Furono soprattutto i musicisti ad ispirarsi a questo soggetto; primo fra tutti Schubert con “Der Tod Das Mädchen” (La morte e la fancilulla) del 1817 a cui seguì Liszt con la sua “Totentanz” (1834-1859), una versione del “Dies Irae” ispirata ai dipinti del “Trionfo della Morte” del Campo Santo di Pisa.
Molto legato a Liszt e alla sua musica fu Camille Saint-Saëns, compositore e pianista francese che nel 1874 realizzò la sua “Danse macabre op. 40”.
Restando sempre nel campo della musica, l’evoluzione della “Danza Macabra” ci porta al 1968, quando Fabrizio De André realizzò uno dei primi concept album della storia della musica italiana: “Tutti morimmo a stento”, liberamente ispirato alla “Ballata degli Impiccati” di Françoise Villon del 1489.

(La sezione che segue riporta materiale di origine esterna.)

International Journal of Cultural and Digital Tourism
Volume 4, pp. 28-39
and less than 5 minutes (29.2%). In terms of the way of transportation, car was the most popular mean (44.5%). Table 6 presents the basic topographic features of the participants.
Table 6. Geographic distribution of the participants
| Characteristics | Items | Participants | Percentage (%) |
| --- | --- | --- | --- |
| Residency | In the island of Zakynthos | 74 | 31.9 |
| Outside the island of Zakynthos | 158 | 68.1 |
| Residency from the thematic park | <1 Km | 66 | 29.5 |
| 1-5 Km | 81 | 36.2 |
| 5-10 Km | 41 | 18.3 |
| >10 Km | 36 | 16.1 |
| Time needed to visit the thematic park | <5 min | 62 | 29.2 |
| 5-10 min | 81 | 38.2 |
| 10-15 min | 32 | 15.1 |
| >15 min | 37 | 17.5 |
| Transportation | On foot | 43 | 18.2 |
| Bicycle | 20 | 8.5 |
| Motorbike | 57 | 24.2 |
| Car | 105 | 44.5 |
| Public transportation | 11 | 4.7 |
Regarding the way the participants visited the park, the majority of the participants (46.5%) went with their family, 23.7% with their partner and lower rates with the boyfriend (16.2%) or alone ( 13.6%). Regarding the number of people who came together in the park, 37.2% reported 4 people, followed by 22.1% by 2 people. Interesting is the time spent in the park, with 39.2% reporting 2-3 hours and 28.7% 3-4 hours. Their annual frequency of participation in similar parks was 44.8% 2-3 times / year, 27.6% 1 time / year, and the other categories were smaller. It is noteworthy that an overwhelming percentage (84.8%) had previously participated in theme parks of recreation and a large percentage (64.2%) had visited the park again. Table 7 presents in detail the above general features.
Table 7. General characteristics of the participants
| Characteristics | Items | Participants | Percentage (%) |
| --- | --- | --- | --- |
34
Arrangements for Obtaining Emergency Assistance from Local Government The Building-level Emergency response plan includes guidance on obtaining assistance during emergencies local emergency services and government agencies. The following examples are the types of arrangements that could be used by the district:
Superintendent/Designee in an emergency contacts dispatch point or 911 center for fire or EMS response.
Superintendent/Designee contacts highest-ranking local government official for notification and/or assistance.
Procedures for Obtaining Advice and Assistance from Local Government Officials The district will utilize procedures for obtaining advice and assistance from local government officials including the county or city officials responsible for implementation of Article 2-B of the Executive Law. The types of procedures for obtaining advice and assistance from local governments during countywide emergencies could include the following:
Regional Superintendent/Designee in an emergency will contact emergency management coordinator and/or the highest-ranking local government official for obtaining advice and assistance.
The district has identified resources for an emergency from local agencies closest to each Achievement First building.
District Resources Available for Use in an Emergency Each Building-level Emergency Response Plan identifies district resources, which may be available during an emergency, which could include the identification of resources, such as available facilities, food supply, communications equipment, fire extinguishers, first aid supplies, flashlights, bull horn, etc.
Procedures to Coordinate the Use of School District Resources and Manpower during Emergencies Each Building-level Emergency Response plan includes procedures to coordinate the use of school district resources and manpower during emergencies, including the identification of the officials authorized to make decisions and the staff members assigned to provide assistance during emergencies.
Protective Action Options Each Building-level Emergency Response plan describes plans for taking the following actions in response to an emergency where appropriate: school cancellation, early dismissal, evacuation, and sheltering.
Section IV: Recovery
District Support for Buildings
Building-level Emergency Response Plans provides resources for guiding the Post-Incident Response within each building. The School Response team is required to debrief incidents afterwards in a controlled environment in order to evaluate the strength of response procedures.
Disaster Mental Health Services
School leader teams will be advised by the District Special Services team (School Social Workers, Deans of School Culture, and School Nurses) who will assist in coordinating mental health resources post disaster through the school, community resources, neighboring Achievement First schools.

Anche la Walt Disney contribuì a vivificare questo tema. Il cortometraggio “Skeleton Dance” del 1929 interpretò la “Danza Macabra” con humor ed ironia: scheletri irriverenti e saltellanti si divertono a spaventare gatti e gufi di un cimitero, subito prima di darsi a danze acrobatiche e di usare le loro stesse ossa per fare della musica.